The problem —
What you return should be the lines from the first line of the records below through the line holding "Email address of", unchanged.

------------------------------

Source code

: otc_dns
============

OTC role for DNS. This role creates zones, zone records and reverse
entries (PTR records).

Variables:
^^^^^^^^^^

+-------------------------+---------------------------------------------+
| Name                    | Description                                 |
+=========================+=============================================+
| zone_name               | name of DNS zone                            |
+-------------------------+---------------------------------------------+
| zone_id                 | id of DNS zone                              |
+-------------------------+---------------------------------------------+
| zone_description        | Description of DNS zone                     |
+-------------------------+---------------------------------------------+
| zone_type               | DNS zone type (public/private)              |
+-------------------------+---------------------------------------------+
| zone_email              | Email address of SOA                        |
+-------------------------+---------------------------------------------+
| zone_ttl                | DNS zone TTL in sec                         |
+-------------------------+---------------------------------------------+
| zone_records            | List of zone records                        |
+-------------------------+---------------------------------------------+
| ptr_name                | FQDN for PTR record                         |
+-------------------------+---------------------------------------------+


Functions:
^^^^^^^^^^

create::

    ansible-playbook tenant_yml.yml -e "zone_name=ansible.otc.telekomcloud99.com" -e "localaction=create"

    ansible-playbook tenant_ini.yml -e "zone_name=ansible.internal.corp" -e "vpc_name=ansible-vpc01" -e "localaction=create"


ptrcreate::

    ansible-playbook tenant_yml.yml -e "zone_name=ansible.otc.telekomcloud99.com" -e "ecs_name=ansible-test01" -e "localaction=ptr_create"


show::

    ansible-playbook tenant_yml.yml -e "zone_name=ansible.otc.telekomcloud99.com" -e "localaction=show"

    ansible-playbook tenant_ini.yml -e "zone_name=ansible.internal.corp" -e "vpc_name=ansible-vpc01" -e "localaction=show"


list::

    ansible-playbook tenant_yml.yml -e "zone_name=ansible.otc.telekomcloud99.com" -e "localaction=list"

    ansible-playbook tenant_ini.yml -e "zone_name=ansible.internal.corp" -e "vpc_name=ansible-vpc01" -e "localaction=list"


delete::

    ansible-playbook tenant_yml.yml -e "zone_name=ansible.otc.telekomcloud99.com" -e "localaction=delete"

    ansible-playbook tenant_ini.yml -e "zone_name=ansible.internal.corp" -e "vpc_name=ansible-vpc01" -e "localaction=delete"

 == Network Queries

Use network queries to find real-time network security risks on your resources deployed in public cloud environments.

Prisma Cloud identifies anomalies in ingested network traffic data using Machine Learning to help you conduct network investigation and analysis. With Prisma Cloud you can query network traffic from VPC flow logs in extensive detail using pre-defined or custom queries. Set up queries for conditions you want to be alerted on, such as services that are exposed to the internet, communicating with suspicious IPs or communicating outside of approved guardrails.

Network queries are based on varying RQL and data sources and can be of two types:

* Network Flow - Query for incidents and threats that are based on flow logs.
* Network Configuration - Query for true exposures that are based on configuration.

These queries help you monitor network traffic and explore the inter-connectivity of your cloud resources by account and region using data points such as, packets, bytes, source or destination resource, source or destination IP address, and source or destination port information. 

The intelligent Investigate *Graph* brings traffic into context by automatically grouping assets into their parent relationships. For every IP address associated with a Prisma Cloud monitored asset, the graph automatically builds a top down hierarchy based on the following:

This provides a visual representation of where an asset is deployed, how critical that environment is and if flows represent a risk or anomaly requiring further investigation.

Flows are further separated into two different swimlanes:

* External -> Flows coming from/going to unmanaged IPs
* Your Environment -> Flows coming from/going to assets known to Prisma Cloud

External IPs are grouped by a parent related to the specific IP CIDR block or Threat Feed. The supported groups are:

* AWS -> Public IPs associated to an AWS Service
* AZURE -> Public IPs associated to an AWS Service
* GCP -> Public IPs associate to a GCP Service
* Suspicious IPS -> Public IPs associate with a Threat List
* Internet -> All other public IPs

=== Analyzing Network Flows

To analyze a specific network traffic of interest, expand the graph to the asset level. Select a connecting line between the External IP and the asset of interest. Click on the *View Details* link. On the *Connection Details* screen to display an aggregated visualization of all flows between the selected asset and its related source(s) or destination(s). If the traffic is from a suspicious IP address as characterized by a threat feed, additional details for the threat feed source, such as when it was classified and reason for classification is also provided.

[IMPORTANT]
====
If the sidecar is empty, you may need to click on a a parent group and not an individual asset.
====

------------------------------

Response to the exercise —
Source code

: otc_dns
============

OTC role for DNS. This role creates zones, zone records and reverse
entries (PTR records).

Variables:
^^^^^^^^^^

+-------------------------+---------------------------------------------+
| Name                    | Description                                 |
+=========================+=============================================+
| zone_name               | name of DNS zone                            |
+-------------------------+---------------------------------------------+
| zone_id                 | id of DNS zone                              |
+-------------------------+---------------------------------------------+
| zone_description        | Description of DNS zone                     |
+-------------------------+---------------------------------------------+
| zone_type               | DNS zone type (public/private)              |
+-------------------------+---------------------------------------------+
| zone_email              | Email address of SOA                        |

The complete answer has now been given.